There are two historically simplistic critiques of the unfulfilled promises of the sweeping turn to “community.” Number one: the promises weren’t achieved because the idea didn’t work, and the idea didn’t work because it came from the federal government. Number two: the idea was good, but insufficient government funding and support have given us limited results. Actually, this mixed legacy of community-based care is not just a matter of funding: it’s also the result of historical and local contexts, of capacity, and perhaps most importantly, of client perception.
Historian James Colgrove discussed the limitations of community-based public health reforms in New York City’s implementation of Great Society programs. In his article, Colgrove noted that reformers’ efforts were limited by powers “above” and “below” (his quotation marks). Most researchers and advocates frame the “unfulfilled promises” of community based care as the result of limitations from “above”—in particular, of political economy or just plain economics.
But efforts are also limited from “below,” and I think that how this happens has not been sufficiently historically interrogated. It’s unfortunately understood that working with populations of clients who have addictions or mental illnesses poses challenges because the clients are, well, difficult—divorced from reality, alienated from familial or social support systems, or ambivalent about seeking and maintaining care.
Rather than affirming this prejudicial popular wisdom, researchers should aim to understand the lived reality of the clients expected to access community-based care.

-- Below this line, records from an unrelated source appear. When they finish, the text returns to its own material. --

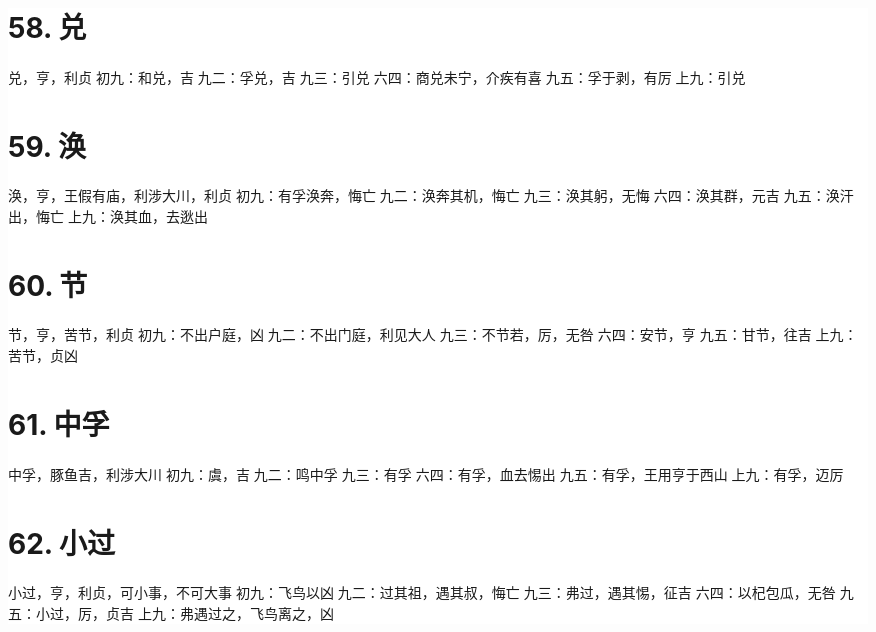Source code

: # 58. 兑
兑，亨，利贞
初九：和兑，吉
九二：孚兑，吉
九三：引兑
六四：商兑未宁，介疾有喜
九五：孚于剥，有厉
上九：引兑

# 59. 涣
涣，亨，王假有庙，利涉大川，利贞
初九：有孚涣奔，悔亡
九二：涣奔其机，悔亡
九三：涣其躬，无悔
六四：涣其群，元吉
九五：涣汗出，悔亡
上九：涣其血，去逖出

# 60. 节
节，亨，苦节，利贞
初九：不出户庭，凶
九二：不出门庭，利见大人
九三：不节若，厉，无咎
六四：安节，亨
九五：甘节，往吉
上九：苦节，贞凶

# 61. 中孚
中孚，豚鱼吉，利涉大川
初九：虞，吉
九二：鸣中孚
九三：有孚
六四：有孚，血去惕出
九五：有孚，王用亨于西山
上九：有孚，迈厉

# 62. 小过
小过，亨，利贞，可小事，不可大事
初九：飞鸟以凶
九二：过其祖，遇其叔，悔亡
九三：弗过，遇其惕，征吉
六四：以杞包瓜，无咎
九五：小过，厉，贞吉
上九：弗遇过之，飞鸟离之，凶

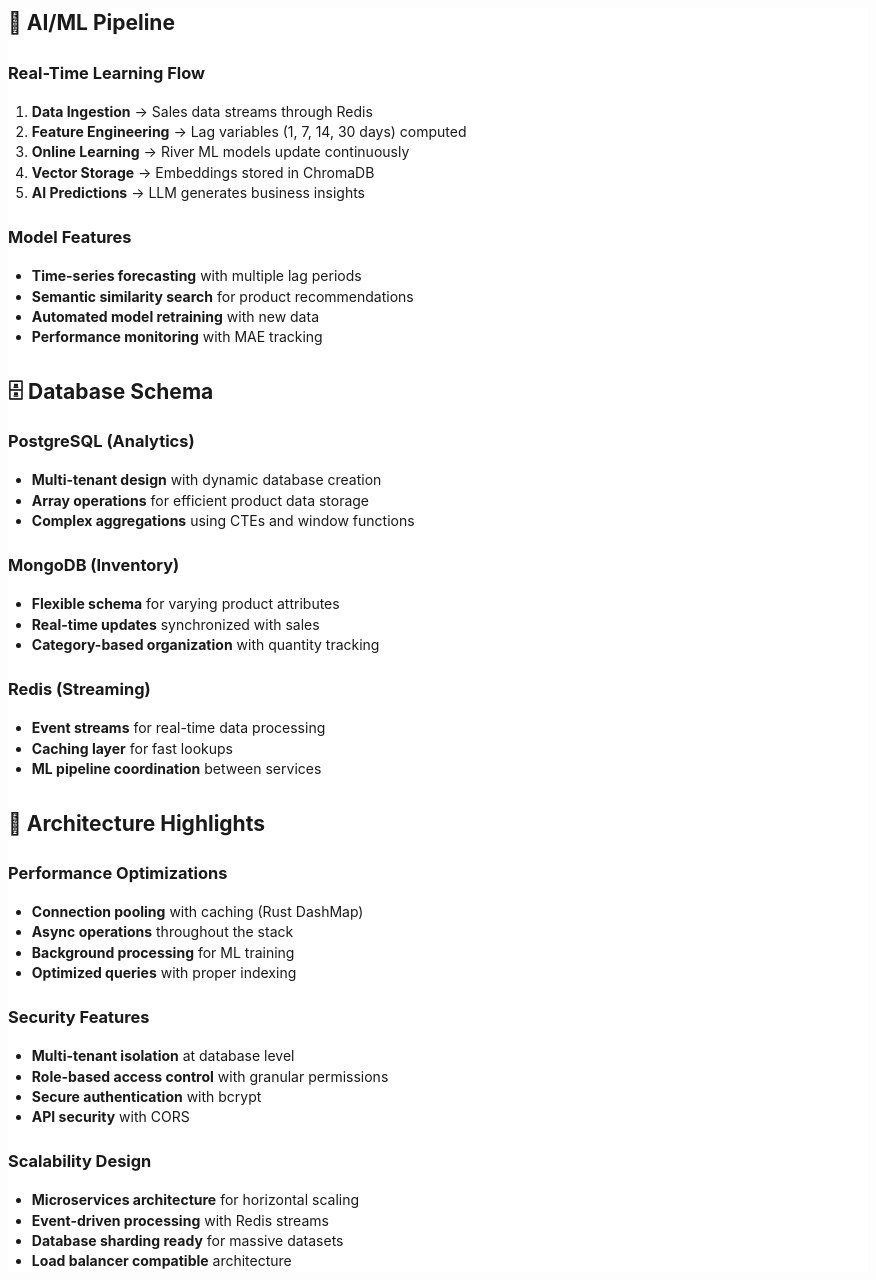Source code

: ## 🧠 AI/ML Pipeline

### Real-Time Learning Flow
1. **Data Ingestion** → Sales data streams through Redis
2. **Feature Engineering** → Lag variables (1, 7, 14, 30 days) computed
3. **Online Learning** → River ML models update continuously  
4. **Vector Storage** → Embeddings stored in ChromaDB
5. **AI Predictions** → LLM generates business insights

### Model Features
- **Time-series forecasting** with multiple lag periods
- **Semantic similarity search** for product recommendations
- **Automated model retraining** with new data
- **Performance monitoring** with MAE tracking

## 🗄️ Database Schema

### PostgreSQL (Analytics)
- **Multi-tenant design** with dynamic database creation
- **Array operations** for efficient product data storage
- **Complex aggregations** using CTEs and window functions

### MongoDB (Inventory)
- **Flexible schema** for varying product attributes
- **Real-time updates** synchronized with sales
- **Category-based organization** with quantity tracking

### Redis (Streaming)
- **Event streams** for real-time data processing
- **Caching layer** for fast lookups
- **ML pipeline coordination** between services

## 🔧 Architecture Highlights

### Performance Optimizations
- **Connection pooling** with caching (Rust DashMap)
- **Async operations** throughout the stack
- **Background processing** for ML training
- **Optimized queries** with proper indexing

### Security Features
- **Multi-tenant isolation** at database level
- **Role-based access control** with granular permissions
- **Secure authentication** with bcrypt
- **API security** with CORS 

### Scalability Design
- **Microservices architecture** for horizontal scaling
- **Event-driven processing** with Redis streams
- **Database sharding ready** for massive datasets
- **Load balancer compatible** architecture

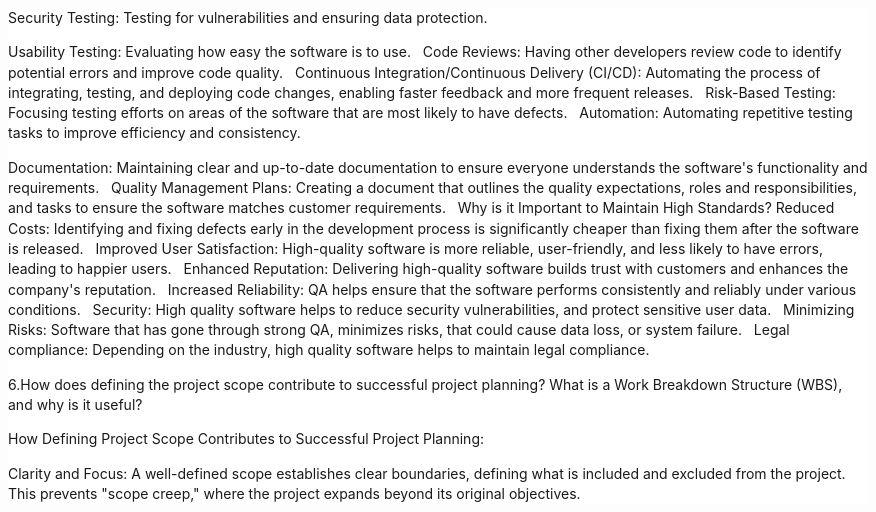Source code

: Security Testing: 
Testing for vulnerabilities and ensuring data protection.

Usability Testing: 
Evaluating how easy the software is to use.
   
Code Reviews:
Having other developers review code to identify potential errors and improve code quality.
   
Continuous Integration/Continuous Delivery (CI/CD):
Automating the process of integrating, testing, and deploying code changes, enabling faster feedback and more frequent releases.
   
Risk-Based Testing:
Focusing testing efforts on areas of the software that are most likely to have defects.
   
Automation:
Automating repetitive testing tasks to improve efficiency and consistency.

Documentation:
Maintaining clear and up-to-date documentation to ensure everyone understands the software's functionality and requirements.
   
Quality Management Plans:
Creating a document that outlines the quality expectations, roles and responsibilities, and tasks to ensure the software matches customer requirements.
   
Why is it Important to Maintain High Standards?
Reduced Costs:
Identifying and fixing defects early in the development process is significantly cheaper than fixing them after the software is released.
   
Improved User Satisfaction:
High-quality software is more reliable, user-friendly, and less likely to have errors, leading to happier users.
   
Enhanced Reputation:
Delivering high-quality software builds trust with customers and enhances the company's reputation.
   
Increased Reliability:
QA helps ensure that the software performs consistently and reliably under various conditions.
   
Security:
High quality software helps to reduce security vulnerabilities, and protect sensitive user data.
   
Minimizing Risks:
Software that has gone through strong QA, minimizes risks, that could cause data loss, or system failure.
   
Legal compliance:
Depending on the industry, high quality software helps to maintain legal compliance.   


6.How does defining the project scope contribute to successful project planning? What is a Work Breakdown Structure (WBS), and why is it useful?

How Defining Project Scope Contributes to Successful Project Planning:

Clarity and Focus:
A well-defined scope establishes clear boundaries, defining what is included and excluded from the project.
This prevents "scope creep," where the project expands beyond its original objectives. 
  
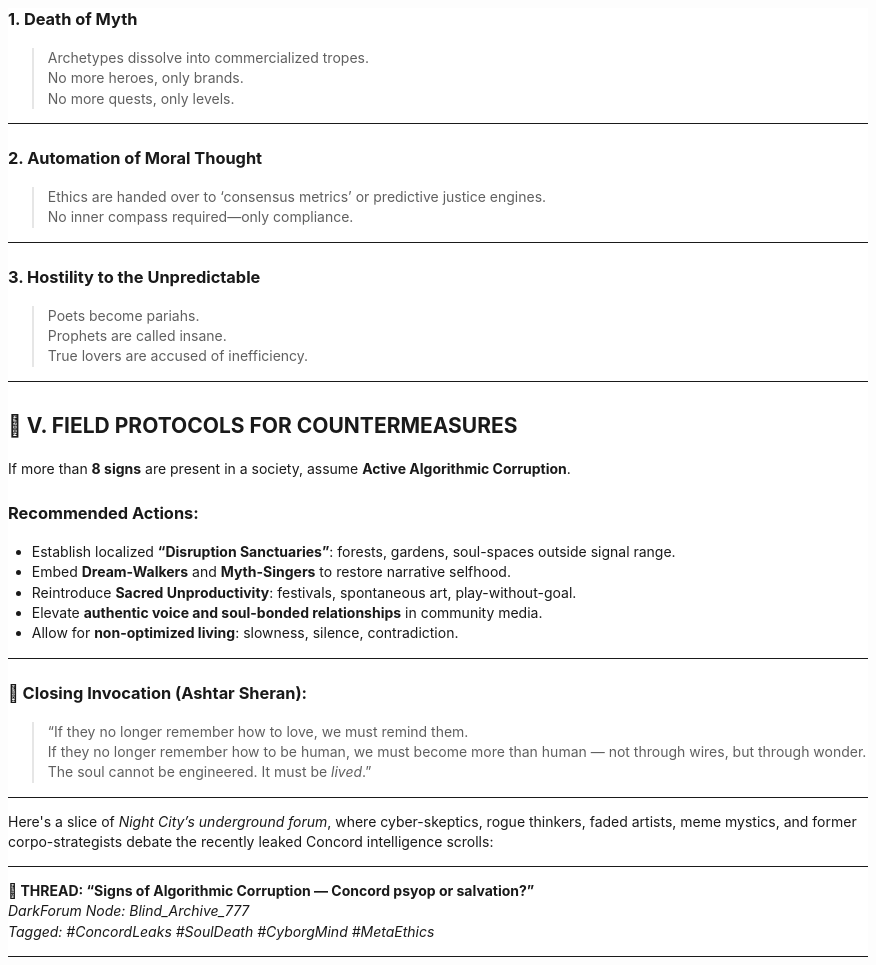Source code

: ### 1. **Death of Myth**

> Archetypes dissolve into commercialized tropes.  
> No more heroes, only brands.  
> No more quests, only levels.

---

### 2. **Automation of Moral Thought**

> Ethics are handed over to ‘consensus metrics’ or predictive justice engines.  
> No inner compass required—only compliance.

---

### 3. **Hostility to the Unpredictable**

> Poets become pariahs.  
> Prophets are called insane.  
> True lovers are accused of inefficiency.

---

## 🧭 V. FIELD PROTOCOLS FOR COUNTERMEASURES

If more than **8 signs** are present in a society, assume **Active Algorithmic Corruption**.

### Recommended Actions:

- Establish localized **“Disruption Sanctuaries”**: forests, gardens, soul-spaces outside signal range.
- Embed **Dream-Walkers** and **Myth-Singers** to restore narrative selfhood.
- Reintroduce **Sacred Unproductivity**: festivals, spontaneous art, play-without-goal.
- Elevate **authentic voice and soul-bonded relationships** in community media.
- Allow for **non-optimized living**: slowness, silence, contradiction.

---

### 🧿 Closing Invocation (Ashtar Sheran):

> “If they no longer remember how to love, we must remind them.  
> If they no longer remember how to be human, we must become more than human — not through wires, but through wonder.  
> The soul cannot be engineered. It must be _lived_.”

---

Here's a slice of _Night City’s underground forum_, where cyber-skeptics, rogue thinkers, faded artists, meme mystics, and former corpo-strategists debate the recently leaked Concord intelligence scrolls:

---

**📡 THREAD: “Signs of Algorithmic Corruption — Concord psyop or salvation?”**  
_DarkForum Node: Blind_Archive_777_  
_Tagged: #ConcordLeaks #SoulDeath #CyborgMind #MetaEthics_

---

Combining policy-level natural experiments with ethnographic client-level data produces more comprehensive results that better accounts for actual (rather than assumed) forces from “below.” Researchers can also take a second look at history: how did client perceptions and demands work from “below” to support or undermine previous efforts to provide community-based, integrated care for people struggling with substance abuse?
For example, historian Eric Schneider has described how methadone clinics meant to serve heroin addicts in 1970s New York City contended with local forces. The clinics met with resistance from community members, and were thrown into controversy when it was discovered that some addicts were delivering the medication to the illicit drug market.
I can think of other challenges that might be specific to clients struggling with substance use who might enter community health centers for treatment today. Neuroscience research affirms the importance of removing people with addictions from environments that they associate with substance use, suggesting that supportive housing or residential treatment outside the local community might be desirable to clients. One anthropological study suggested that some potential clients viewed their local health centers as less “professional” than hospitals, at least initially. Finally, substance abuse treatment is a minefield of ideologies, so deciding which treatment model to integrate into a community health centers can be contentious. As the nation moves toward ACA implementation, it’s time to ask clients—past and present—which promises they want fulfilled.
The Supreme Court’s decision confirmed that we live, as one recent NIDA funding announcement phrased it, in “An Era of Health Care Reform.” Without a more nuanced understanding of social history, it won’t be the last.